_What this task involves:_ Can you retype, line for line and without changes, the part of the records that opens with the line containing "According to legend, the" and closes with the line containing "red center symbolizing", including both of those lines?

**** Available data ****

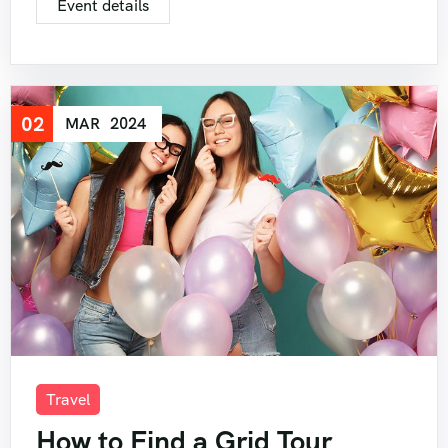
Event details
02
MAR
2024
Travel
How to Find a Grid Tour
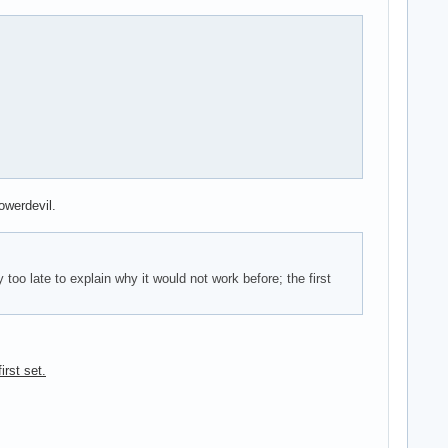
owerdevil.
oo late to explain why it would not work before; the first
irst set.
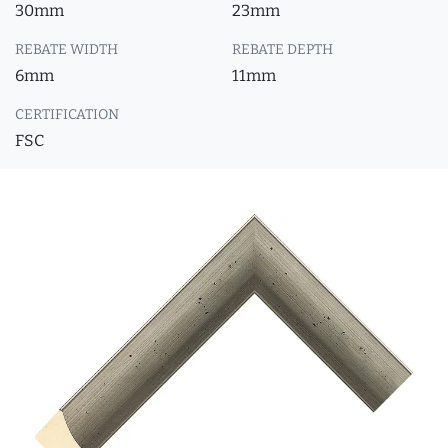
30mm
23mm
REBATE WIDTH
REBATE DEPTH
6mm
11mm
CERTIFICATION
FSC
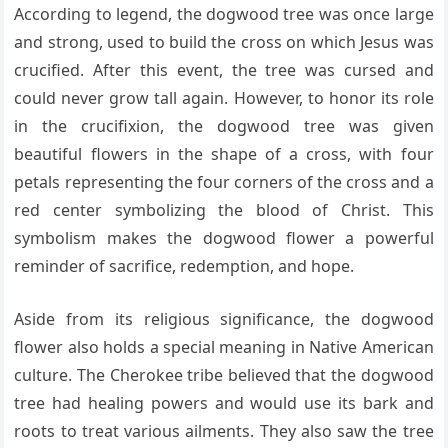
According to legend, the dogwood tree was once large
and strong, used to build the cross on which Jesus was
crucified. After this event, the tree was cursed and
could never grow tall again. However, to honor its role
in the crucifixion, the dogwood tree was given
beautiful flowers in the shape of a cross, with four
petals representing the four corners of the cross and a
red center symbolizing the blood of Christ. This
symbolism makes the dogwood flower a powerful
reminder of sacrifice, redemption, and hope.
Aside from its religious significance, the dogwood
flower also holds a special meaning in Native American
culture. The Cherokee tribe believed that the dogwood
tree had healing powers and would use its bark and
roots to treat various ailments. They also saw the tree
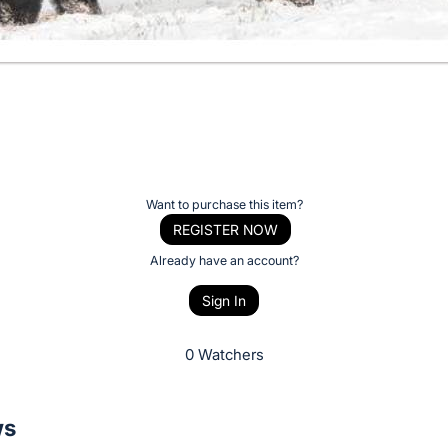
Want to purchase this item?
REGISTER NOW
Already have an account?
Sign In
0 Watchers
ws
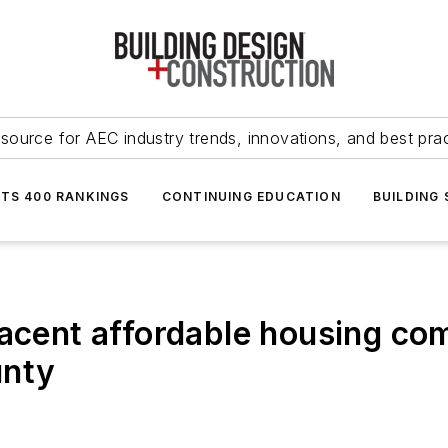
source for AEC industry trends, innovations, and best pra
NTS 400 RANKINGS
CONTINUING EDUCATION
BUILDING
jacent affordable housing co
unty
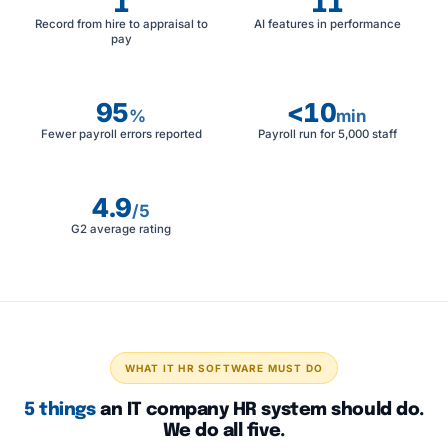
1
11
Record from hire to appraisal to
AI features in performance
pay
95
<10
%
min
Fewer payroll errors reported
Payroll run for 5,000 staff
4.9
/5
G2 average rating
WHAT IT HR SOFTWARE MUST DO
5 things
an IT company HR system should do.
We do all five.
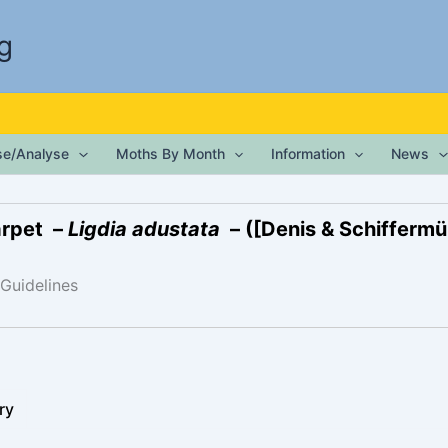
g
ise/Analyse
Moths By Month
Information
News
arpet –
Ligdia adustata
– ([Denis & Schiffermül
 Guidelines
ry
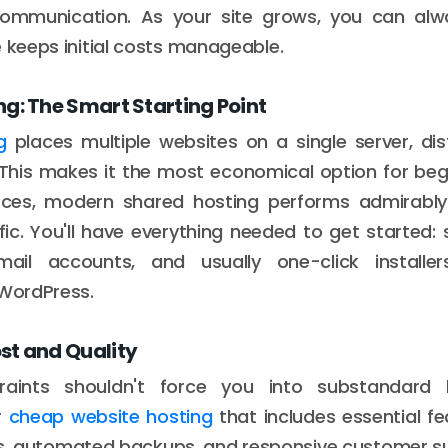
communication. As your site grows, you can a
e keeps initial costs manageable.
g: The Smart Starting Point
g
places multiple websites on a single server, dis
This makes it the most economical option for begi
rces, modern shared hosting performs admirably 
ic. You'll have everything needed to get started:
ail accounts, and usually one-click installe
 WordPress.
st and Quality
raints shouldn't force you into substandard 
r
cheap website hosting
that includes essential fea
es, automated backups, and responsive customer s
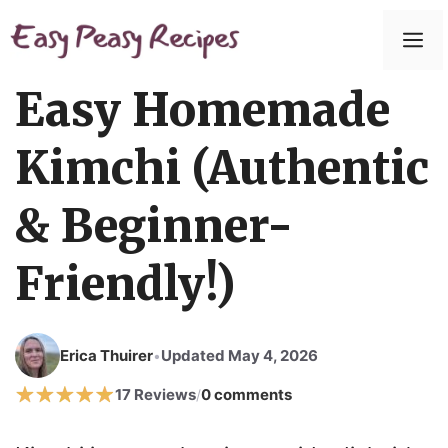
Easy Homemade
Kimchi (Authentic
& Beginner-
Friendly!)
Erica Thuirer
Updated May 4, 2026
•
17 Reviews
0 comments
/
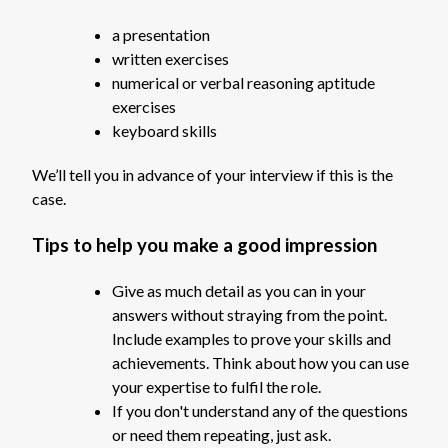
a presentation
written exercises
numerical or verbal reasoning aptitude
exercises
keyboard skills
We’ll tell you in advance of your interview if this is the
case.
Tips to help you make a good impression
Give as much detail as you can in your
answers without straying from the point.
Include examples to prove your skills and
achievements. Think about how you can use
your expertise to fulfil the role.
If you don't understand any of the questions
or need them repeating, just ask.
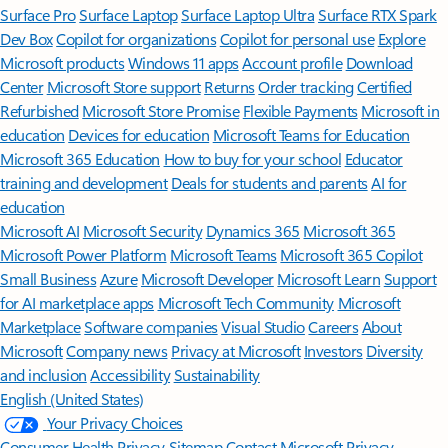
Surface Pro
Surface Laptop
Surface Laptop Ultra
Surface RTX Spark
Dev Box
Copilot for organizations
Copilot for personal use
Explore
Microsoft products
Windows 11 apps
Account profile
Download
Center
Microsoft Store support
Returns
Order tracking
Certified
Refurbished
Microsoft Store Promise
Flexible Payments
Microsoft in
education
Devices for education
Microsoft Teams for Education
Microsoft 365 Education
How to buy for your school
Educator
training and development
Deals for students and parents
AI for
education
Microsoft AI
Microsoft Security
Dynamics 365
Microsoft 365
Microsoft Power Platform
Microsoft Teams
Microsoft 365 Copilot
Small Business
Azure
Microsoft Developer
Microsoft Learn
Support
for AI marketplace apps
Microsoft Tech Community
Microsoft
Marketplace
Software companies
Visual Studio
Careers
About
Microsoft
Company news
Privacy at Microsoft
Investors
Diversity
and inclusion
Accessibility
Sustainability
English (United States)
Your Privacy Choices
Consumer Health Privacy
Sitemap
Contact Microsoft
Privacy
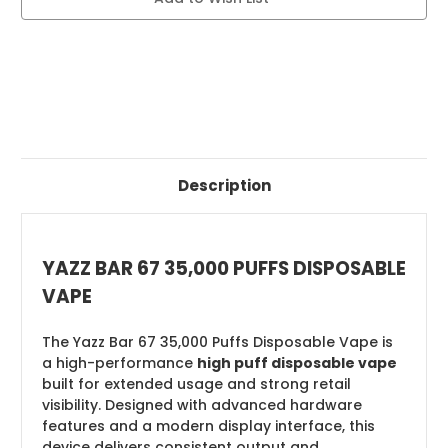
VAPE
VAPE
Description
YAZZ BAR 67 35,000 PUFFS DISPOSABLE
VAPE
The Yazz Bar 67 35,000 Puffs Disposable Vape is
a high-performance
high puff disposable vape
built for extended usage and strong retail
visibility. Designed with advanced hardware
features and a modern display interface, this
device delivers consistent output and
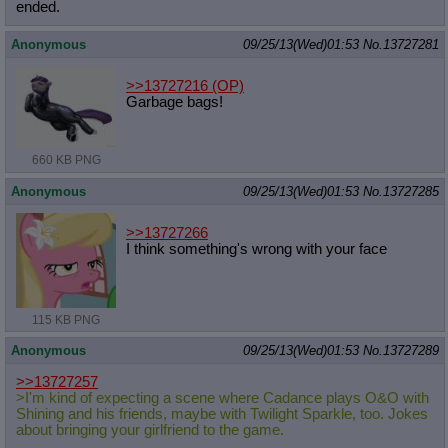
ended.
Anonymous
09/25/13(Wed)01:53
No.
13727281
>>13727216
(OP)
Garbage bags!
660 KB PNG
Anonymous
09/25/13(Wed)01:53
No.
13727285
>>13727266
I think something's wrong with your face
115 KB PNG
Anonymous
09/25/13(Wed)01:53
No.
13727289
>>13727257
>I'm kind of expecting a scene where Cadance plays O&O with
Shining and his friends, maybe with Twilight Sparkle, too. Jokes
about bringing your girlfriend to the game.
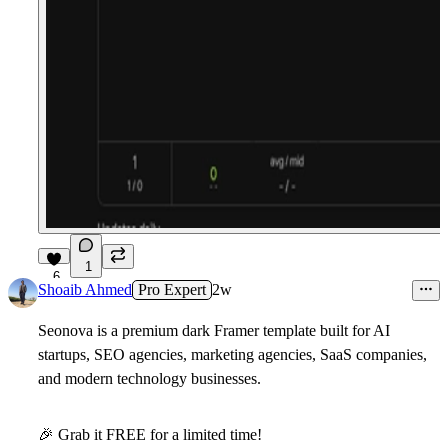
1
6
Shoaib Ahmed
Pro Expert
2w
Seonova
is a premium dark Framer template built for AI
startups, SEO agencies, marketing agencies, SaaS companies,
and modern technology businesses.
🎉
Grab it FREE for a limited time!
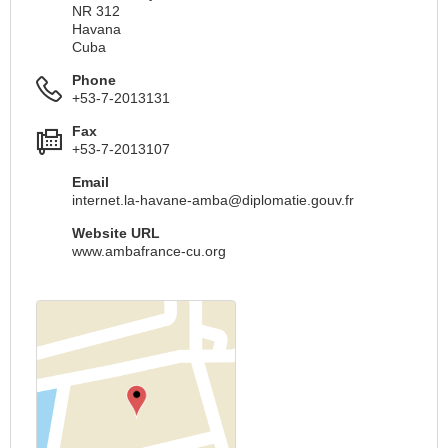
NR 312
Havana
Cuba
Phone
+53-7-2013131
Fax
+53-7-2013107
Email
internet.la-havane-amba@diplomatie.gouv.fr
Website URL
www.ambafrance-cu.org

****

_Answer box:_
According to legend, the dogwood tree was once large
and strong, used to build the cross on which Jesus was
crucified. After this event, the tree was cursed and
could never grow tall again. However, to honor its role
in the crucifixion, the dogwood tree was given
beautiful flowers in the shape of a cross, with four
petals representing the four corners of the cross and a
red center symbolizing the blood of Christ. This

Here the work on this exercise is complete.